From the 10th to 13th of March, five classes from my batch went to Malacca on a school trip! It was a fun and eye-opening experience for me and I would love to go on another trip with my class.
The start of this journey – decorating the front cover of my journal!
Watch this video to see how I did it hehe 🙂
Unglam hahaha but oh well first group photo after lunch! They were such a fun bunch and really lame at one point when we all agreed to tie our hair in two pony tails for a day. We gave up halfway through though (except Ethel and Val) and switched back to a single pony tail after getting judged too much.
Collage of photos from Jonker Street! There were three places of worship here for different religions so that was pretty cool 🙂 There were also shops selling antiques! Our tour guide said that some people thought the antiques were all junk so they said that the name “Jonker” came from the word “junk”, but that’s really not how it came about, plus the antiques are priceless if only we learn to appreciate their value!
This place is St. Paul’s Church, located at the summit (makes it sound super high up but it’s not) of St. Paul’s Hill! Google to find out more about the history of this church and also about St. Francis Xavier – I’ll share more about what I saw and experienced here! There were two artists selling their drawings and paintings in the church. They drew everything around that area – the church, the statue of St. Francis Xavier, the adorable cats that roamed around, etc. The original price of a super pretty drawing was RM 65.00 but they reduced it to only RM 10.00 for students! I’m not sure if that’s all they do for a living, but they are really talented and their works should be priced at a higher value! I was discussing this with Vanessa (art prodigy) and she and I agreed that if we could draw as well as that, we’d never sell our art. Of course, it’s different for them since it’s a source of revenue, and I think it’s impressive that they are brave enough to do what they enjoy (I think!) as a career and share their talent with inquisitive tourists! The artists also have Facebook pages!
Then as I was sketching a kebaya based off of a magnet at the souvenir stand, the shopkeeper pointed to a magnet with an intricate carving of the fort at the bottom of the hill and asked me to sketch it too. I shook my head and said it was too hard (because of the rocky texture and the whole look of it hahah idk), and then he kindly offered to draw it for me! So I let him, and omg they are all incredibly talented.
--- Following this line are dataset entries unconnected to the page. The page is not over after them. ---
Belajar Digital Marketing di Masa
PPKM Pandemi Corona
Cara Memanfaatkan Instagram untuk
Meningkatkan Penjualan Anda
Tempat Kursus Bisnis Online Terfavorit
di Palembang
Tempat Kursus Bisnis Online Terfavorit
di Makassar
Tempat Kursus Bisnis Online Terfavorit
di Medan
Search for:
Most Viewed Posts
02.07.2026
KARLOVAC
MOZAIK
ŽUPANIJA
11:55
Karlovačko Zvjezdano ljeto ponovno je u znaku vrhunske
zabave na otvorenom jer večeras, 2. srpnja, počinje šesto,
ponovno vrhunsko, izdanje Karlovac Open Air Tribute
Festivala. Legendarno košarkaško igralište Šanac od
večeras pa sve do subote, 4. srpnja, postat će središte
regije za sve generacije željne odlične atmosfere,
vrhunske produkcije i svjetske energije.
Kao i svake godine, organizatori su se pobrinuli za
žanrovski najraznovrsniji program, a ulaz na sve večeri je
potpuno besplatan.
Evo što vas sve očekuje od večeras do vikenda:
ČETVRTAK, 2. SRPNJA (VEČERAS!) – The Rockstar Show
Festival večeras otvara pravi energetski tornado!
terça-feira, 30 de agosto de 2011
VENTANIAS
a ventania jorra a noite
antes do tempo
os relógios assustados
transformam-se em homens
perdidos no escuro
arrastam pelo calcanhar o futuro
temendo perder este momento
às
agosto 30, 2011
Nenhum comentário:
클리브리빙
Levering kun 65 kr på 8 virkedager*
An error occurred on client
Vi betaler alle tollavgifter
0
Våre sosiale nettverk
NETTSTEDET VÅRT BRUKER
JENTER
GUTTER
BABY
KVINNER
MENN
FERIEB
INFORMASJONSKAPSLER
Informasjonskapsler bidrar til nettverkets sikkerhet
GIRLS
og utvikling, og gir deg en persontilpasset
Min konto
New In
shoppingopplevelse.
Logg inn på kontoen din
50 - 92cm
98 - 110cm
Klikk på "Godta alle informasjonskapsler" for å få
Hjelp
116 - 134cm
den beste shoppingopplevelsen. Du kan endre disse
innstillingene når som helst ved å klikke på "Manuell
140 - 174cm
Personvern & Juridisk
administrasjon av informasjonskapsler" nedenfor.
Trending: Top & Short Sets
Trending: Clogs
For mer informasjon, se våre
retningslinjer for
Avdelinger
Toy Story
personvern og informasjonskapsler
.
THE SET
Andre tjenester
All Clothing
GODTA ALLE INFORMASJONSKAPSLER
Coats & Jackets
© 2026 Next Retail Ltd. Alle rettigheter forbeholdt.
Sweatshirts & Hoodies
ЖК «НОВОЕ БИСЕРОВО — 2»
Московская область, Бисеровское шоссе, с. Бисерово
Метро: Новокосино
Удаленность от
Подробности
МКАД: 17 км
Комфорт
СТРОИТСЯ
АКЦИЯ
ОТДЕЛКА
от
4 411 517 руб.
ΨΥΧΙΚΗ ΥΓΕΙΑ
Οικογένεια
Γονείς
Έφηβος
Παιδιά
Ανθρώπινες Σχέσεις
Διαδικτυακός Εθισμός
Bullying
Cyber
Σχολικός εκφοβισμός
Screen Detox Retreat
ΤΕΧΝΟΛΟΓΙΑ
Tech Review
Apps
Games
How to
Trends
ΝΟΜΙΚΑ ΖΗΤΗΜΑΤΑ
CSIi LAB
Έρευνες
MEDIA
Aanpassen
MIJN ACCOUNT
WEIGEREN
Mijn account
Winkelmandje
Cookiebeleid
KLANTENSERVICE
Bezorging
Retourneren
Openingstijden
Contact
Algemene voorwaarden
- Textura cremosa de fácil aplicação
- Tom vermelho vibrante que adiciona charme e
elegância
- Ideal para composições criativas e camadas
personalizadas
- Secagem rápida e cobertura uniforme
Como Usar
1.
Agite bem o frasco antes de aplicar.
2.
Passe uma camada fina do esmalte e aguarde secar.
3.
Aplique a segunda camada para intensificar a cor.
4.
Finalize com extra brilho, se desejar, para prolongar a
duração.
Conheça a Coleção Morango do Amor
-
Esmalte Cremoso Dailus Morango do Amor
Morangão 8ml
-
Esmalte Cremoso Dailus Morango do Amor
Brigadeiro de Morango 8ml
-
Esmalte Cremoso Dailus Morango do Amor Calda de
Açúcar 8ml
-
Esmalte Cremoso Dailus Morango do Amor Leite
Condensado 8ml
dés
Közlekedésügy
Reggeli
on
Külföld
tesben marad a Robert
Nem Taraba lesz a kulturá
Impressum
Lastly, there was another guy busking in the middle of the church! He played oldies on his guitar and sang along. It added to a homely atmosphere in the church, in my opinion!
The locals at the church made a really strong impression on me because they continued to do the things they loved and interacted with tourists for a living despite any challenges I think (!!) they might face (plus the scorching heat from the sun)!
Peranakan food for dinner that night! It was mainly spicy and fried – which really appealed to my taste buds ahhaha it was so good. There was otah in a crispy skin! I’d never seen anything like it and it was g r e a t. (Getting really hungry blogging about this now despite my extremely satisfying Japanese dinner a few hours ago.)
213 class photo on the cruise! I’m not in it because credits to me haha : ) It was a great 45 minutes of us doing community singing to the tunes of everything from “Do You Wanna Build A Snowman” to “Do You Hear The People Sing”.
We also went to Taman Mini Malaysia! It is an outdoor experiential museum which features 13 differnt styles of houses from each state in Malaysia. My group visited around 4 or 5 houses and then stopped to get ice-cream hahaha. After that, we went to play with the ducks (or geese??) and the rabbits and the chickens in the petting farm!
We spent the whole of the next day at Kampong Pelegong! We did a wide range of activities: walking around the kampong to look at the agriculture, weaving baskets (as seen in the picture above), learning to cook some yumyum chicken, playing traditional games and watching a cultural show! It was an eye-opening experience and a peek into what activities the locals there engage in – they probably have to tend to their crops instead of playing and exploring the whole day (what we did). It also showed me that some parts of my perception of a kampong were wrong because they have electricity and modern gadgets like we do! I think it’s great that they are advancing together with us in the digital age and yet preserving their culture and roots in the kampong and sharing it with us too!
We also watched some locals make Kueh Bahulu!! Our guide said it’s BAHULU (or something like that sorry I’m not sure) and not BULU/BOLU or whatever Singaporeans say hahahaha. Ingredients (for mass production): 30 eggs, 2kg sugar, 1.5kg flour. SCARY but the warm ones were so good and soft.
On the last day, we visited a school for intellectually disabled children. We helped to clean the house (the rooms were converted into classrooms!), paint the walls and interact with the children. They had many games and puzzles for us to use and the children were really cute. The ladies running the centre were also super sweet and smiley and they are amazing for reaching out to these children in their community!
All in all, this trip was great!! I feel 213 has bonded a lot and we all learnt so much from the community in Malaysia as well as from each other. It’s really late now so my brain has kinda stopped working, but I really miss RICE (omg I forgot to say it stands for: Regional Immersion Community Exploration). It really achieved all its projected outcomes and I’m so thankful for being the first batch to go on this trip!